The most important point to make, is that Julie was devoted & protective to her children. She absolutely adored and loved them and they were her 1st priority in her life. Julie loved being a mother and saw it as her main job in life. She wanted to encourage them in their future goals and was always there for them. They made her so happy because they cared for her and would look out for her. She was proud that they would tell her they loved her. Andrew as a child would often tell her how beautiful she was and called her Fifi, this made her feel so good inside. She spent many hours trying to beat him on the Super Nintendo and taking her children to Tai Chondo. Julie and Amy spent a lot of time shopping because Julie loved shopping. Julie has passed this skill onto her daughter Amy. She would tell Amy she didn’t need makeup because she was already so beautiful. Amy remembers mum giving her a lot of advice on boys, her future and looking after herself. Driving the kids to school everyday they would sing along to ABBA songs.
Julie wasn’t the best cook but she really gave it her best shot. When first married she tried cooking ton’s favourite meal ‘fried rice’. It was very dry and lumpy and because he couldn’t tell her how bad it was, he ate it anyway. As a family we would spend many occasions together celebrating birthdays, bbqs and christmas’s, mainly at Joannes place. Julies children are very close to their cousins and are more like brother and sister. Much laughter, and competition around the pool table or playing games together. Julie would more than likely be always late because she spent a lot of time getting ready.

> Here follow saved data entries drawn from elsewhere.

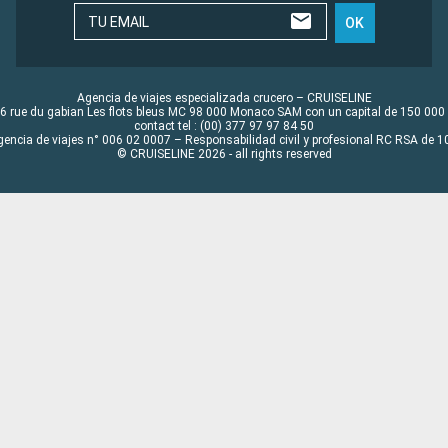
TU EMAIL
OK
Agencia de viajes especializada crucero – CRUISELINE
6 rue du gabian Les flots bleus MC 98 000 Monaco SAM con un capital de 150 000
contact tel : (00) 377 97 97 84 50
gencia de viajes n° 006 02 0007 – Responsabilidad civil y profesional RC RSA de
© CRUISELINE 2026 - all rights reserved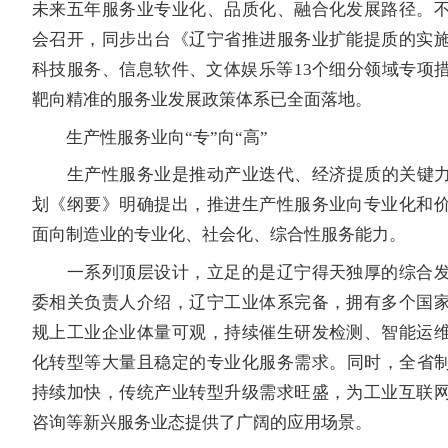
未来五年服务业专业化、品质化、融合化发展路径。
会召开，同步出台《辽宁省推进服务业扩能提质的实
科技服务、信息软件、文体娱乐等13个细分领域专项
靶向精准的服务业发展政策体系已全面落地。
生产性服务业向“专”向“高”
生产性服务业是推动产业迭代、经济提质的关键力量
划《纲要》明确提出，推进生产性服务业向专业化和
面向制造业的专业化、社会化、综合性服务能力。
一系列顶层设计，立足的是辽宁得天独厚的综合发
委相关负责人介绍，辽宁工业体系完备，拥有多个国
规上工业企业体量可观，持续催生研发检测、智能运
化转型等大量且稳定的专业化服务需求。同时，全省制
持续加快，传统产业转型升级需求旺盛，为工业互联
咨询等新兴服务业态提供了广阔的应用场景。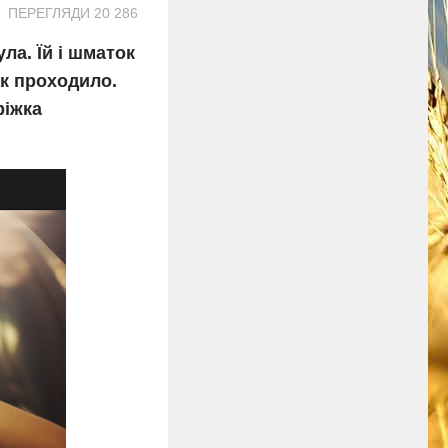
ПЕРЕГЛЯДИ 20 286
ла. Їй і шматок
ак проходило.
ріжка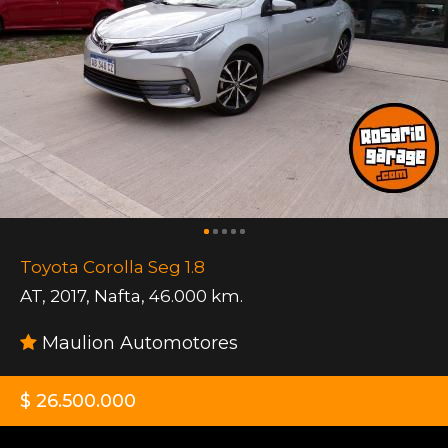
Toyota Corolla Seg 1.8
AT
,
2017
,
Nafta
,
46.000 km.
Maulion Automotores
$ 26.500.000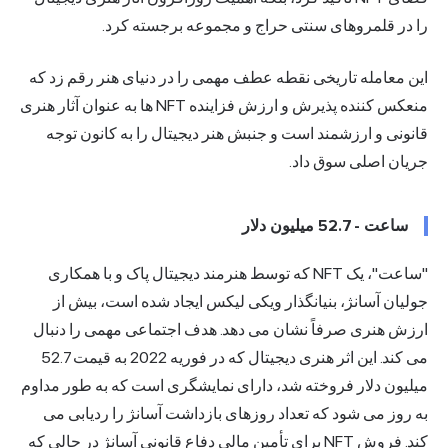
را در قلمروهای سنتی حراج و مجموعه برجسته کرد.
این معامله تاریخی نقطه عطف مهمی را در دنیای هنر رقم زد که
منعکس کننده پذیرش و ارزش فزاینده NFT ها به عنوان آثار هنری
قانونی و ارزشمند است و جنبش هنر دیجیتال را به کانون توجه
جریان اصلی سوق داد.
ساعت - 52.7 میلیون دلار
"ساعت"، یک NFT که توسط هنرمند دیجیتال پاک و با همکاری
جولیان آسانژ، بنیانگذار ویکی لیکس ایجاد شده است، بیش از
ارزش هنری صرفاً نشان می دهد. هدف اجتماعی مهمی را دنبال
می کند. این اثر هنری دیجیتال که در فوریه 2022 به قیمت 52.7
میلیون دلار فروخته شد، دارای نمایشگری است که به طور مداوم
به روز می شود که تعداد روزهای بازداشت آسانژ را ردیابی می
کند. فروش NFT برای تأمین مالی دفاع قانونی آسانژ در حالی که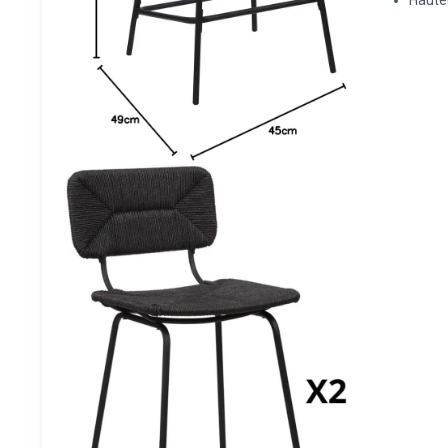
Hauteu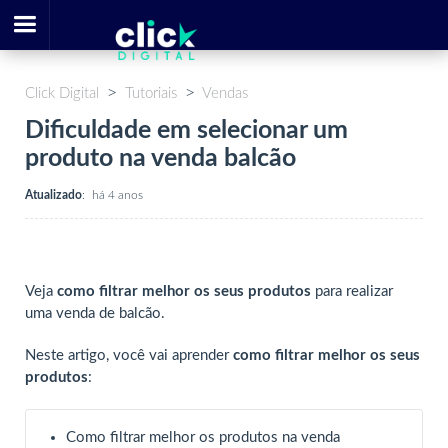
Click Digital
Tutoriais
Vendas
Dificuldade em selecionar um
produto na venda balcão
Atualizado
:
há 4 anos
Veja
como filtrar melhor os seus produtos
para realizar
uma venda de balcão.
Neste artigo, você vai aprender
como filtrar melhor os seus
produtos
:
Como filtrar melhor os produtos na venda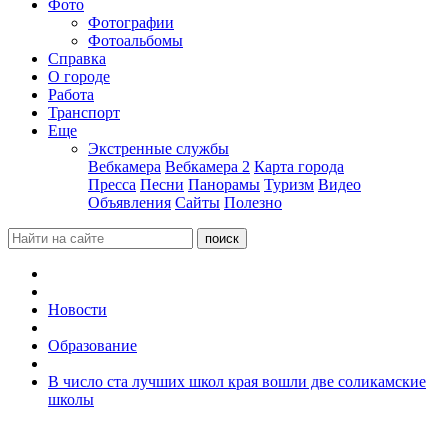
Фото
Фотографии
Фотоальбомы
Справка
О городе
Работа
Транспорт
Еще
Экстренные службы
Вебкамера
Вебкамера 2
Карта города
Пресса
Песни
Панорамы
Туризм
Видео
Объявления
Сайты
Полезно
Новости
Образование
В число ста лучших школ края вошли две соликамские
школы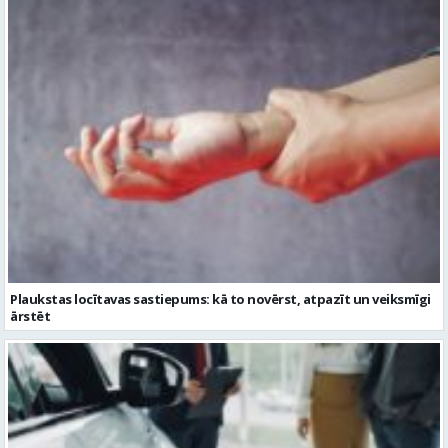
Plaukstas locītavas sastiepums: kā to novērst, atpazīt un veiksmīgi
ārstēt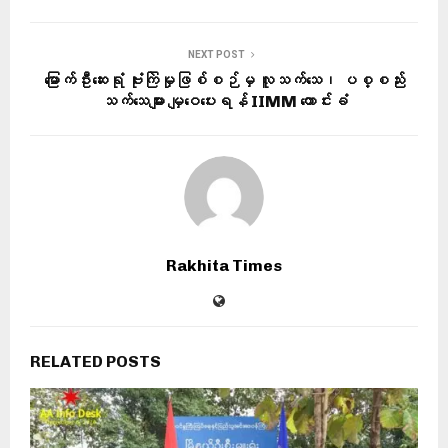
NEXT POST
မြောက်ဦးဆေးရုံ ဗုံးကြဲမှုဖြစ်စဉ်မှ လူသက်သေ၊ ပစ္စည်း
သက်သေများ မျှဝေပေးရန် IIMM တောင်းခံ
Rakhita Times
RELATED POSTS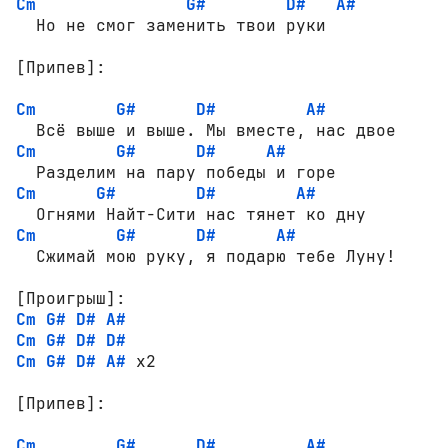
Cm
G#
D#
A#
  Но не смог заменить твои руки

[Припев]:
Cm
G#
D#
A#
Cm
G#
D#
A#
Cm
G#
D#
A#
Cm
G#
D#
A#
[Проигрыш]:
Cm
G#
D#
A#
Cm
G#
D#
D#
Cm
G#
D#
A#
 x2

[Припев]:
Cm
G#
D#
A#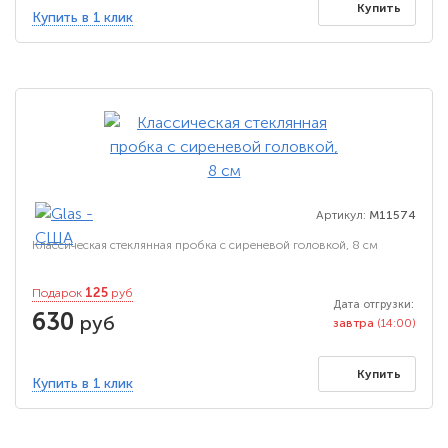
Купить
Купить в 1 клик
Артикул:
M11574
Классическая стеклянная пробка с сиреневой головкой, 8 см
125
Подарок
руб
Дата отгрузки:
630
руб
завтра
(14:00)
Купить
Купить в 1 клик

Julie believed values were important in life, like, respect, honesty and especially time for her children and family. She had the greatest sense of humor and she would ask me when I was going to get my hair done! Its been 40 years Joanne. Often we would have huge laughs at comments she would make – often at others expense. One funny moment Andrew particularly remembers when he asked nanny – what does ‘ Julie’s ’ name mean and the reply was – ‘afraid of doing housework’. This was one area she really didn’t have a liking to and mum was always picking up after her.

In recent years Julie wanted financial independence and security by the time she was 50years of age. She thought about going back to TAFE and finding work in ‘Aged Care’ because of her experience with seniors in hospitality. She wanted to save up and eventually travel to Europe one day to see Rome, it was a dream of hers.

Julie struggled the last few years with the major changes in her life and found it difficult to move forward but I will remember this beautiful sister of mine as a gorgeous, soft and gentle woman who protected everyone she dearly loved. A generous & kind woman who was too afraid to ask for help. We will always be together, loving each other and caring about the other, whether it is in heaven or on earth. The main words I will hear is ‘I love you, bye. ‘


This letter I think may have made the difference, I will never know!